StuntsPT · StuntsPT · commit d0804a204024 · 2015-08-22T02:09:37.000+01:00
diff --git a/TestData/README.md b/TestData/README.md
@@ -1,51 +1,52 @@
-#Test Data for  *Structure_threader*
+# Test Data for  *Structure_threader*
 
 In this directory you will find the data that was used to benchmark *Structure_threader*.
 
-##Contents (in alphabetical order):
+## Contents (in alphabetical order):
 
-* Chr1.str.tar.xz
-* Chr22.str.tar.xz
-* benchmark.sh
+* BigTestData.str.tar.xz
 * extraparams
 * joblist.txt
 * mainparams
 * TestData.structure
 
-###Chr1.str.tar.xz
+### BigTestData.str.tar.xz
 
-This file is a fastStructure formatted input file which was used to benchmark fastStructure. This is a **huge** SNP file (16854 SNPs) which was obtained from the [1000 genomes project](http://www.1000genomes.org). The file was downloaded from [here](ftp://ftp.1000genomes.ebi.ac.uk/vol1/ftp/release/20130502/ALL.chr1.phase3_shapeit2_mvncall_integrated_v5a.20130502.genotypes.vcf.gz), and was then filtered using vcftools with the following criteria:
+This file is a fastStructure formatted input file which was used to benchmark fastStructure. This is a large SNP file (604 SNPs) which was obtained from the [1000 genomes project](http://www.1000genomes.org). The file was downloaded from [chromossome 22](ftp://ftp.1000genomes.ebi.ac.uk/vol1/ftp/release/20130502/ALL.chr22.phase3_shapeit2_mvncall_integrated_v5a.20130502.genotypes.vcf.gz), and was then filtered using vcftools with the following criteria:
 
 * only biallelic, non-singleton SNV sites
 * SNvs must be at lest 2KB apart from each other
 * minor allele frequency < 0.05
 
 The used command was:
 
-./vcftools --gzvcf
-ALL.chr1.phase3_shapeit2_mvncall_integrated_v4.20130502.genotypes.vcf.gz
---maf 0.05 --thin 2000 --min-alleles 2 --max-alleles 2 --non-ref-ac 2 --recode --chr 1 --out Chr1
+    ./vcftools --gzvcf \
+    ALL.chr22.phase3_shapeit2_mvncall_integrated_v5a.20130502.genotypes.vcf.gz \
+    --maf 0.05 --thin 2000 --min-alleles 2 --max-alleles 2 --non-ref-ac 2 \
+    --recode --chr 1 --out Chr1
 
 This was the criteria that was used on the *admixture* [analysis of the 1000 genomes project](ftp://ftp.1000genomes.ebi.ac.uk/vol1/ftp/release/20130502/supporting/admixture_files/README.admixture_20141217).
 
-The file was then converted to structure format with [PGDSpider](http://www.cmpg.unibe.ch/software/PGDSpider/), and compressed with xz.

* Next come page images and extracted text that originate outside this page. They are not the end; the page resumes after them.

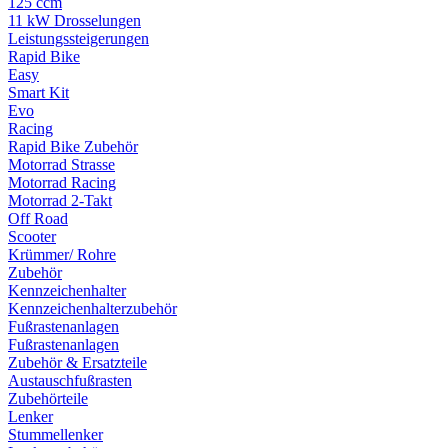
125 ccm
11 kW Drosselungen
Leistungssteigerungen
Rapid Bike
Easy
Smart Kit
Evo
Racing
Rapid Bike Zubehör
Motorrad Strasse
Motorrad Racing
Motorrad 2-Takt
Off Road
Scooter
Krümmer/ Rohre
Zubehör
Kennzeichenhalter
Kennzeichenhalterzubehör
Fußrastenanlagen
Fußrastenanlagen
Zubehör & Ersatzteile
Austauschfußrasten
Zubehörteile
Lenker
Stummellenker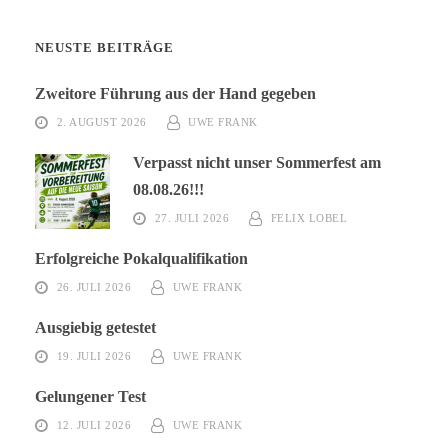
NEUSTE BEITRÄGE
Zweitore Führung aus der Hand gegeben
2. AUGUST 2026
UWE FRANK
Verpasst nicht unser Sommerfest am
08.08.26!!!
27. JULI 2026
FELIX LOBEL
Erfolgreiche Pokalqualifikation
26. JULI 2026
UWE FRANK
Ausgiebig getestet
19. JULI 2026
UWE FRANK
Gelungener Test
12. JULI 2026
UWE FRANK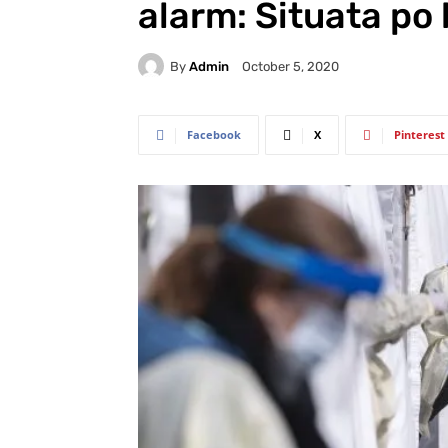
alarm: Situata po 
By
Admin
October 5, 2020
Facebook
X
Pinterest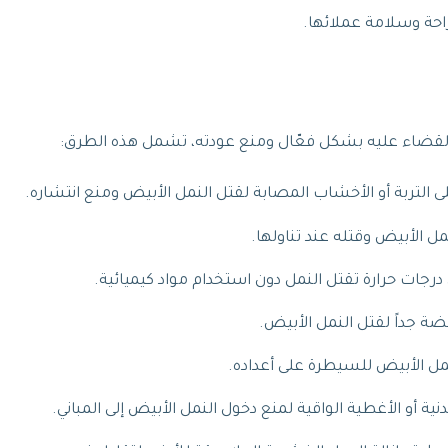
احة وسلامة عملائها.
قضاء عليه بشكل فعّال ومنع عودته، تشمل هذه الطرق:
لتربة أو الأخشاب المصابة لقتل النمل الأبيض ومنع انتشاره.
 الأبيض وقتله عند تناولها.
درجات حرارة تقتل النمل دون استخدام مواد كيميائية.
ة جداً لقتل النمل الأبيض.
ل الأبيض للسيطرة على أعداده.
ة أو الأغطية الواقية لمنع دخول النمل الأبيض إلى المباني.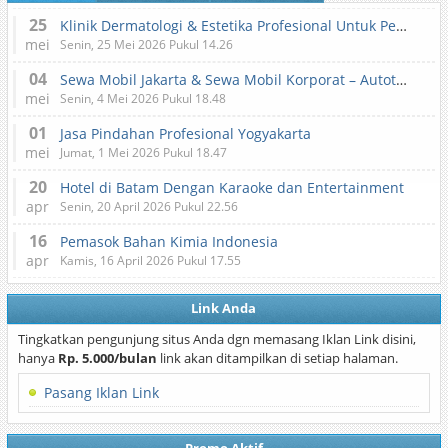
25
Klinik Dermatologi & Estetika Profesional Untuk Perawatan Kulit dan Kecantikan
mei
Senin, 25 Mei 2026 Pukul 14.26
04
Sewa Mobil Jakarta & Sewa Mobil Korporat – Autotranz Indonesia
mei
Senin, 4 Mei 2026 Pukul 18.48
01
Jasa Pindahan Profesional Yogyakarta
mei
Jumat, 1 Mei 2026 Pukul 18.47
20
Hotel di Batam Dengan Karaoke dan Entertainment
apr
Senin, 20 April 2026 Pukul 22.56
16
Pemasok Bahan Kimia Indonesia
apr
Kamis, 16 April 2026 Pukul 17.55
Link Anda
Tingkatkan pengunjung situs Anda dgn memasang Iklan Link disini,
hanya
Rp. 5.000/bulan
link akan ditampilkan di setiap halaman.
Pasang Iklan Link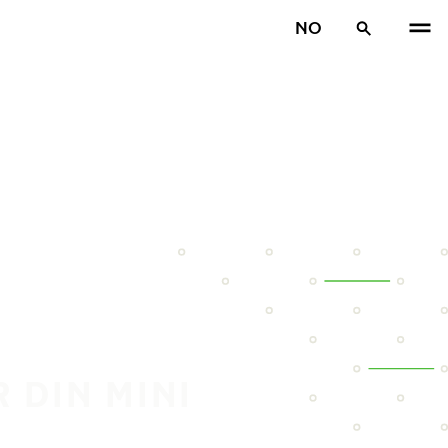
NO
 DIN MINI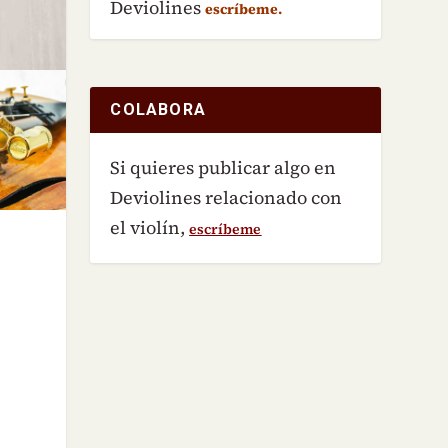
Deviolines
escríbeme.
COLABORA
Si quieres publicar algo en
Deviolines relacionado con
el violín,
escríbeme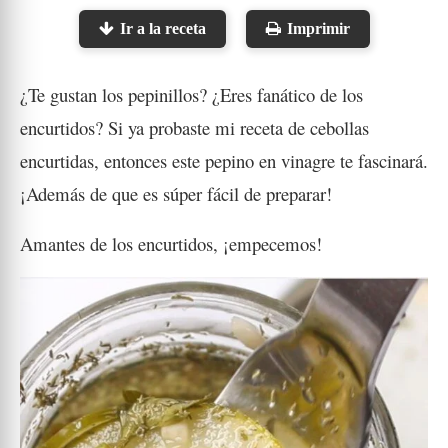
Ir a la receta
Imprimir
¿Te gustan los pepinillos? ¿Eres fanático de los
encurtidos? Si ya probaste mi receta de cebollas
encurtidas, entonces este pepino en vinagre te fascinará.
¡Además de que es súper fácil de preparar!
Amantes de los encurtidos, ¡empecemos!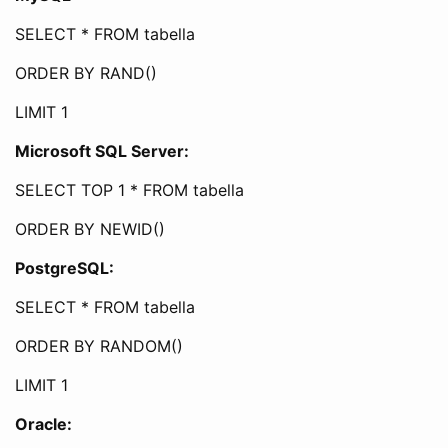
SELECT * FROM tabella
ORDER BY RAND()
LIMIT 1
Microsoft SQL Server:
SELECT TOP 1 * FROM tabella
ORDER BY NEWID()
PostgreSQL:
SELECT * FROM tabella
ORDER BY RANDOM()
LIMIT 1
Oracle: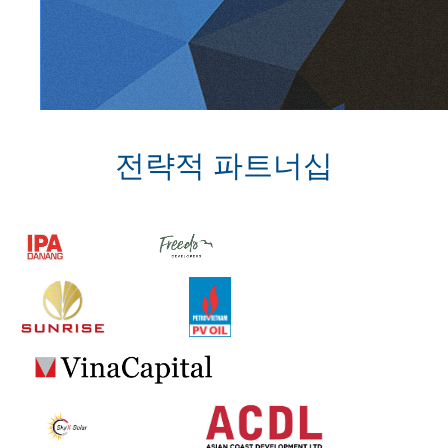
전략적 파트너십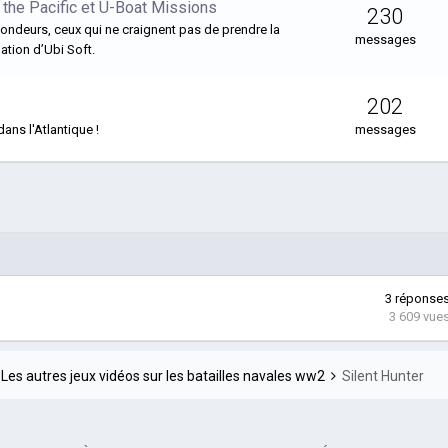
f the Pacific et U-Boat Missions
230
fondeurs, ceux qui ne craignent pas de prendre la
messages
ation d’Ubi Soft.
202
ans l'Atlantique !
messages
3
réponse
3 609
vue
Les autres jeux vidéos sur les batailles navales ww2
Silent Hunter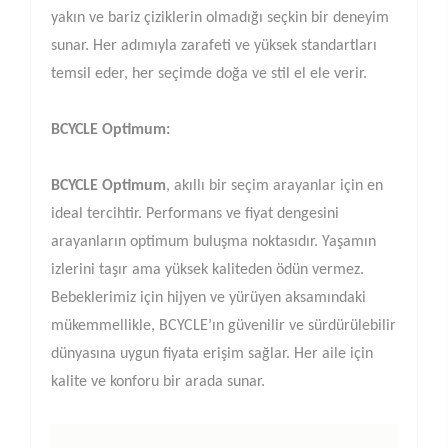
yakın ve bariz çiziklerin olmadığı seçkin bir deneyim
sunar. Her adımıyla zarafeti ve yüksek standartları
temsil eder, her seçimde doğa ve stil el ele verir.
BCYCLE Optimum:
BCYCLE Optimum
, akıllı bir seçim arayanlar için en
ideal tercihtir. Performans ve fiyat dengesini
arayanların optimum buluşma noktasıdır. Yaşamın
izlerini taşır ama yüksek kaliteden ödün vermez.
Bebeklerimiz için hijyen ve yürüyen aksamındaki
mükemmellikle, BCYCLE’ın güvenilir ve sürdürülebilir
dünyasına uygun fiyata erişim sağlar. Her aile için
kalite ve konforu bir arada sunar.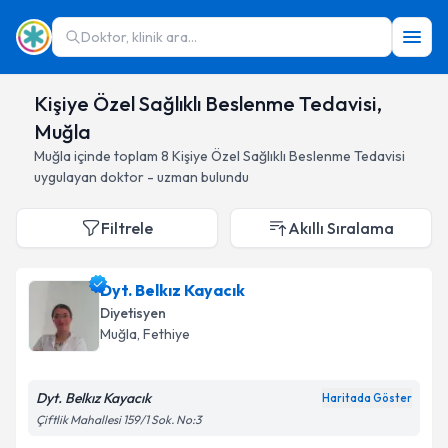
Doktor, klinik ara...
Kişiye Özel Sağlıklı Beslenme Tedavisi,
Muğla
Muğla
içinde toplam
8
Kişiye Özel Sağlıklı Beslenme Tedavisi
uygulayan doktor - uzman bulundu
Filtrele
Akıllı Sıralama
Dyt. Belkız Kayacık
Diyetisyen
Muğla
, Fethiye
Dyt. Belkız Kayacık
Haritada Göster
Çiftlik Mahallesi 159/1 Sok. No:3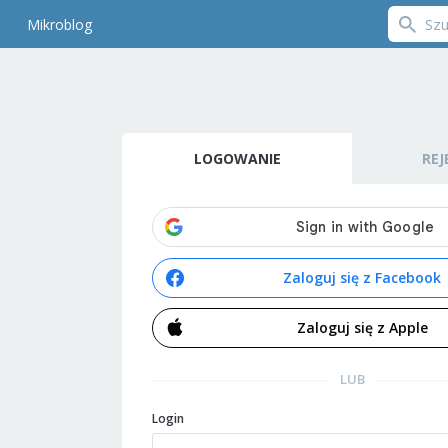
Mikroblog
LOGOWANIE
REJ
Zaloguj się z Facebook
Zaloguj się z Apple
LUB
Login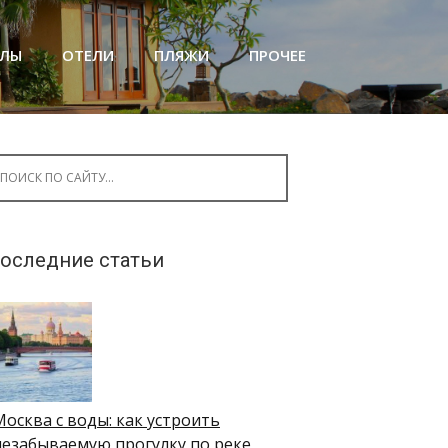
АЛЫ
ОТЕЛИ
ПЛЯЖИ
ПРОЧЕЕ
arch for:
оследние статьи
Москва с воды: как устроить
незабываемую прогулку по реке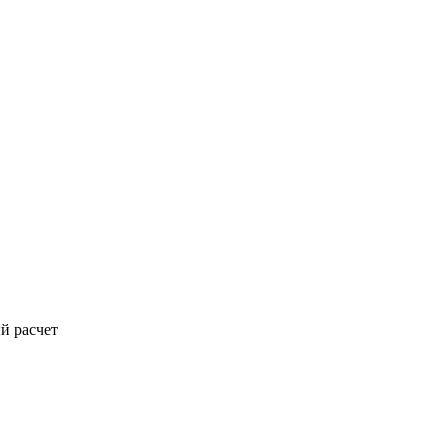
й расчет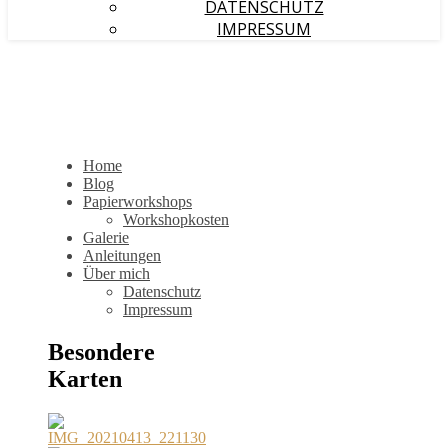
DATENSCHUTZ
IMPRESSUM
Home
Blog
Papierworkshops
Workshopkosten
Galerie
Anleitungen
Über mich
Datenschutz
Impressum
Besondere
Karten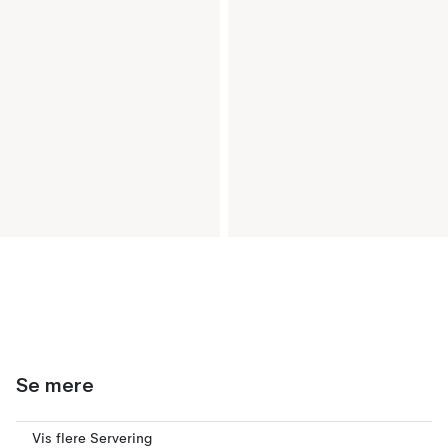
Se mere
Vis flere Servering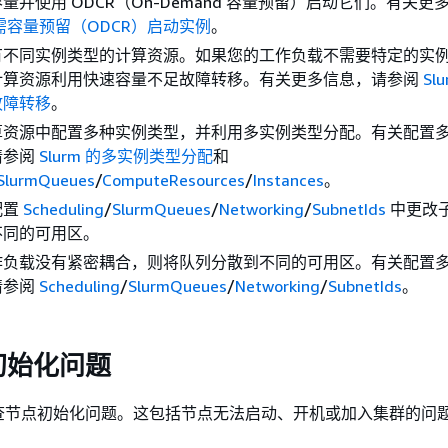
量并使用 ODCR（On-Demand 容量预留）启动它们。有关更
需容量预留（ODCR）启动实例
。
有不同实例类型的计算资源。如果您的工作负载不需要特定的实
计算资源利用快速容量不足故障转移。有关更多信息，请参阅
Sl
故障转移
。
算资源中配置多种实例类型，并利用多实例类型分配。有关配置
请参阅
Slurm 的多实例类型分配
和
SlurmQueues
/
ComputeResources
/
Instances
。
配置
Scheduling
/
SlurmQueues
/
Networking
/
SubnetIds
中更改子
不同的可用区。
作负载没有紧密耦合，则将队列分散到不同的可用区。有关配置
请参阅
Scheduling
/
SlurmQueues
/
Networking
/
SubnetIds
。
初始化问题
查节点初始化问题。这包括节点无法启动、开机或加入集群的问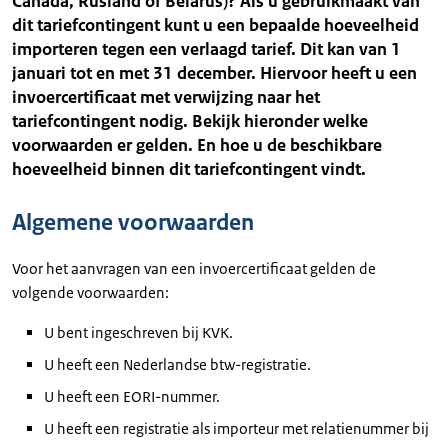
Canada, Rusland of Belarus)? Als u gebruikmaakt van
dit tariefcontingent kunt u een bepaalde hoeveelheid
importeren tegen een verlaagd tarief. Dit kan van 1
januari tot en met 31 december. Hiervoor heeft u een
invoercertificaat met verwijzing naar het
tariefcontingent nodig. Bekijk hieronder welke
voorwaarden er gelden. En hoe u de beschikbare
hoeveelheid binnen dit tariefcontingent vindt.
Algemene voorwaarden
Voor het aanvragen van een invoercertificaat gelden de
volgende voorwaarden:
U bent ingeschreven bij KVK.
U heeft een Nederlandse btw-registratie.
U heeft een EORI-nummer.
U heeft een registratie als importeur met relatienummer bij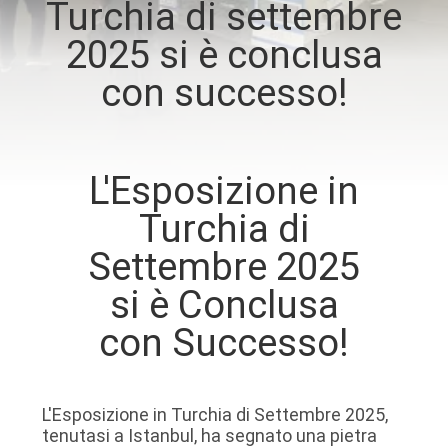
Turchia di settembre
DI
2025 si è conclusa
QUALITÀ
con successo!
CONTATTACI
NOTIZIE
L'Esposizione in
Turchia di
TUTTI
Settembre 2025
I
si è Conclusa
CASI
con Successo!
VR
L'Esposizione in Turchia di Settembre 2025,
MAPPA
tenutasi a Istanbul, ha segnato una pietra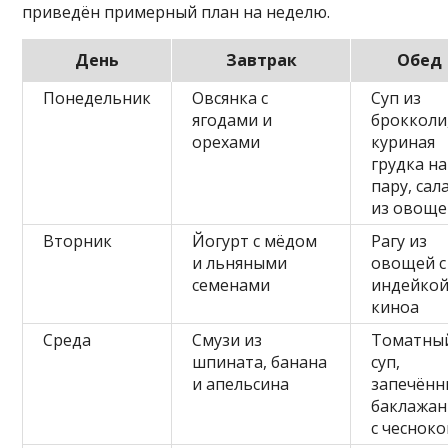
приведён примерный план на неделю.
День
Завтрак
Обед
Понедельник
Овсянка с
Суп из
ягодами и
брокколи
орехами
куриная
грудка на
пару, сал
из овоще
Вторник
Йогурт с мёдом
Рагу из
и льняными
овощей с
семенами
индейкой
киноа
Среда
Смузи из
Томатны
шпината, банана
суп,
и апельсина
запечённ
баклажа
с чеснок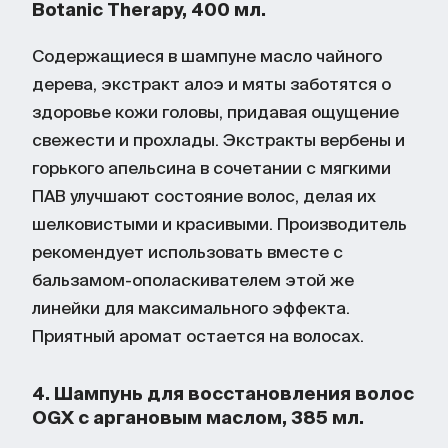
Botanic Therapy, 400 мл.
Содержащиеся в шампуне масло чайного
дерева, экстракт алоэ и мяты заботятся о
здоровье кожи головы, придавая ощущение
свежести и прохлады. Экстракты вербены и
горького апельсина в сочетании с мягкими
ПАВ улучшают состояние волос, делая их
шелковистыми и красивыми. Производитель
рекомендует использовать вместе с
бальзамом-ополаскивателем этой же
линейки для максимального эффекта.
Приятный аромат остается на волосах.
4. Шампунь для восстановления волос
OGX с аргановым маслом, 385 мл.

+The file was then converted to structure format with [PGDSpider](http://www.cmpg.unibe.ch/software/PGDSpider/).
+To further reduce the dataset (for faster benchmarking), the file was then processed with `cut` and `head` and finally compressed with xz.
 
-###Chr22.str.tar.xz
+The used commands were:
 
-This file is similar to the one above, but it is from [chromossome 22](ftp://ftp.1000genomes.ebi.ac.uk/vol1/ftp/release/20130502/ALL.chr22.phase3_shapeit2_mvncall_integrated_v5a.20130502.genotypes.vcf.gz) instead of chromossome 1. As such it contains fewer SNPs (2719).
+    cut -d " " -f 1-604 BigData.str > BigData604SNPs.str
+    head -n 1002 BigData604SNPs.str > BigTestData.str
+    tar cvfJ BigTestData.str.tar.xz BigTestData.str
 
-The file processing was done in the same way as for Chr1.
 
-###extraparams and mainparams
+### extraparams and mainparams
 
 The STRUCTURE paramater files that were used in the benchmarking process.
 
-###joblist.txt
+### joblist.txt
 
 The joblist used to benchmark *ParallelStructure*. Consists of 16 jobs, 4 values of "K" with 4 replicates each.
 
-###TestData.structure
+### TestData.structure
 
 This is the datafile itself  that was used in the benchmarking process.
 It contains 83 individuals, divided in 17 populations, represented for 29 SNP loci.
-There is aproximately 13% missing data in the file.
+There is approximately 13% missing data in the file.